The fact that you seem to be so brain-boggled about this is... it's just that a lot of very smart people have been warning for years that crypto-currencies are going to run into trouble. That the things they were building were simply parallel (with new names DAO etc) to the global financial system and that previous system has all kinds of controls and regulations that crypto lacked. That if crypto didn't get their shit straight there were going to be some very serious people showing up on their doorsteps.
But crypto-bros will be crypto-bros, wether they are the minnows hoping against hope that they can somehow move from greater fools to slightly less foolish or the sharks grifting all the minnows for every penny they have.. just kept living in denial or .. selling denial in the case of the sharks.. and now here we are.
It turns out that when you ask the global financial systems what they call a service that does what a mixer does, they reply 'a money laundering operation operating in plain sight'.

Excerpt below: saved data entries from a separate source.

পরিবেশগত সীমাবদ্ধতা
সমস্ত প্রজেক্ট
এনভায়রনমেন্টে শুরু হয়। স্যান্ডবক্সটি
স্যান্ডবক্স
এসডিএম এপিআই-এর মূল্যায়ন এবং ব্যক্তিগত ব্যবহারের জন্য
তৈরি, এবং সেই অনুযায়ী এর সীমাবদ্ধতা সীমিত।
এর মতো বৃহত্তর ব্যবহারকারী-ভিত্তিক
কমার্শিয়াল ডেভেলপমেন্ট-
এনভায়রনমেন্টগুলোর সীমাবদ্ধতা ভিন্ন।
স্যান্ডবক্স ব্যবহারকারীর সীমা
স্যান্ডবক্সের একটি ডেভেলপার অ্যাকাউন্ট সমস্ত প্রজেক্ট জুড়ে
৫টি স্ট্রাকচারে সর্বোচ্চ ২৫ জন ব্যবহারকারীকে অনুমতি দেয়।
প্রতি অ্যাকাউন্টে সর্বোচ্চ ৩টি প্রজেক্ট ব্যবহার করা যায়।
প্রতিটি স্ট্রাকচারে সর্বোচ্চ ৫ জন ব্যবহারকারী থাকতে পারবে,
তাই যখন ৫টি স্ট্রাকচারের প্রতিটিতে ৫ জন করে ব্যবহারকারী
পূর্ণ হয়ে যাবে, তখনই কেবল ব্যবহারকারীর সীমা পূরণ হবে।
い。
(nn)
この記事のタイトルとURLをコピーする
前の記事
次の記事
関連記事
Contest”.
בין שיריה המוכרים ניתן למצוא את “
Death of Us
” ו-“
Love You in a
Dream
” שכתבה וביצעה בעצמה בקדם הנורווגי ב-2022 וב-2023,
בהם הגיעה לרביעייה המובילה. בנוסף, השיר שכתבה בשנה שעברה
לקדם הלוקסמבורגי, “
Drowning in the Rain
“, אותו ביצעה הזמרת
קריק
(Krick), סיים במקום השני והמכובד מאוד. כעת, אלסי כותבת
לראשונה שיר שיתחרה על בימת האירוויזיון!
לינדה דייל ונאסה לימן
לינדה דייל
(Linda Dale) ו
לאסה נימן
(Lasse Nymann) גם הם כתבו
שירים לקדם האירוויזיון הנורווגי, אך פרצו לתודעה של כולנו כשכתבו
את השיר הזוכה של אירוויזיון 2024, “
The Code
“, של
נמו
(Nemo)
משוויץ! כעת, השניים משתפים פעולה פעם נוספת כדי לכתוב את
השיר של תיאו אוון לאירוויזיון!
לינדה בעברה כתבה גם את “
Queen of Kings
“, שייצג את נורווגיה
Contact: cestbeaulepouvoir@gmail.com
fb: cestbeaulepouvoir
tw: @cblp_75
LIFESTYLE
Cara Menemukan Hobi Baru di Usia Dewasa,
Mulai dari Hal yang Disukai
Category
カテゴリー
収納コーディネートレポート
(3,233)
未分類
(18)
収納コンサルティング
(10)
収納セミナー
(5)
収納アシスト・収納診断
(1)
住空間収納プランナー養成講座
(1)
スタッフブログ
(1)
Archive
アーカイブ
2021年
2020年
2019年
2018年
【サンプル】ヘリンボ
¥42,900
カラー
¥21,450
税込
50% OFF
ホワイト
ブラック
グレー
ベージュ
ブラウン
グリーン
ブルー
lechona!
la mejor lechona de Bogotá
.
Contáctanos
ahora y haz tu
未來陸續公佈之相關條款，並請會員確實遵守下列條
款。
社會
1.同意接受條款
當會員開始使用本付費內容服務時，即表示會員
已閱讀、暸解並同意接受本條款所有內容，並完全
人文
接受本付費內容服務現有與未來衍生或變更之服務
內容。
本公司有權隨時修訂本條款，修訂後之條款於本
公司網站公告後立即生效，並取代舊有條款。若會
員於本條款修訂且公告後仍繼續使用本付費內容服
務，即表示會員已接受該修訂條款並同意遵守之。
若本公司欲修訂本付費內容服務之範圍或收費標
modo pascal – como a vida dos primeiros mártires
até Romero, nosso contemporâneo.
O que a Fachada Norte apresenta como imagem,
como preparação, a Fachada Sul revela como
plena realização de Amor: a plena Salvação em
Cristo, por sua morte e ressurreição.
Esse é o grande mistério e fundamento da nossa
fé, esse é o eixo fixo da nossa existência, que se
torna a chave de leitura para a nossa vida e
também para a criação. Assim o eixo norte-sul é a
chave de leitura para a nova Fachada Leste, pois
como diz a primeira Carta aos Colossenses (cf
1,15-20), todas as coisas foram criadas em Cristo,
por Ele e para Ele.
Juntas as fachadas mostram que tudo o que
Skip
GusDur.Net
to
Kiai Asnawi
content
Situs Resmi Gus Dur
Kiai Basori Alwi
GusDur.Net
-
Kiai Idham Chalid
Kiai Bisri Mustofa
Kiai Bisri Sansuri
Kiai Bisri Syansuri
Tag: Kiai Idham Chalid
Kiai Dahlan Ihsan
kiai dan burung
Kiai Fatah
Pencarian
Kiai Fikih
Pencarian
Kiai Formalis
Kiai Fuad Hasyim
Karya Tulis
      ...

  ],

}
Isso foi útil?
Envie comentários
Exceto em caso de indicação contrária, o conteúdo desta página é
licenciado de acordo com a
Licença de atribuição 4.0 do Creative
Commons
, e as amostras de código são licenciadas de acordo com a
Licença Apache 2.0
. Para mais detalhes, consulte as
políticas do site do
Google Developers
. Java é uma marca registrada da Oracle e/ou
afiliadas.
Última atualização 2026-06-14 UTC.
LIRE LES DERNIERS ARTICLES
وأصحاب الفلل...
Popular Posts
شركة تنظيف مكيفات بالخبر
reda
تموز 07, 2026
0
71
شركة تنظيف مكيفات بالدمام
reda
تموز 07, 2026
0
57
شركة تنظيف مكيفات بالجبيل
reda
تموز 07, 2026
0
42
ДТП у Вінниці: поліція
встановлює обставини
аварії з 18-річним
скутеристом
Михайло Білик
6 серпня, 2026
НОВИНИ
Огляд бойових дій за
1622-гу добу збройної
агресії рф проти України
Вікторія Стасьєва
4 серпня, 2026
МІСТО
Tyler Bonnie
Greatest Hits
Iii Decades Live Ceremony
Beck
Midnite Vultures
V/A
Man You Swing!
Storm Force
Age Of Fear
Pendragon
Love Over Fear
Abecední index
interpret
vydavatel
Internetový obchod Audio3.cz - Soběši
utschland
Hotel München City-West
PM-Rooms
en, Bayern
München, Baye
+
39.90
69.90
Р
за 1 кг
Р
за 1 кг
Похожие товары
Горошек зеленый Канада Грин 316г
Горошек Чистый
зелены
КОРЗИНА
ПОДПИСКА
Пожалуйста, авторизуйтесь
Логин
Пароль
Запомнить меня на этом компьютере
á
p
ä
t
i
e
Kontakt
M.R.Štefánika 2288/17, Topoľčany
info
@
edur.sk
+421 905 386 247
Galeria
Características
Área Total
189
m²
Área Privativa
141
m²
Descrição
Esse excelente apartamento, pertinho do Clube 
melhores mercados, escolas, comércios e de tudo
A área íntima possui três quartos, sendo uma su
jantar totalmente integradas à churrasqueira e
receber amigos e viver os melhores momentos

Dunno. If you learn your product is being used to commit crimes and can’t figure out how to counter it, you should stop building it. (Or at least pause and call a lawyer.)
I mean probably not, but given what has come to pass, if I were you, I’d be looking for an actual, reputable lawyer in this area to ask, not some randoms on the Internet.
> GitHub is cutting ties with people likely to be charged with federal crimes.
This is a far different standard. If we're talking about banning people because they seem like they might get charged with something, that's just a blacklist.
> If some of them are going to continue contributing to the project, GitHub doesn't want to be the conduit through which it is done.
That's why you delete the repositories. These are not sanctioned persons, this is a sanctioned project.
They only had to block accounts that contributed after establishing the sanction. It's not clear that they limited themselves to those. It would in fact seem to be hard to contribute in the limited time range between establishing the sanction and removing the project.
There is also the collateral damage of removing unrelated projects that happened to be owned by these people. Couldn't github preserve such projects while putting them in some ownerless state?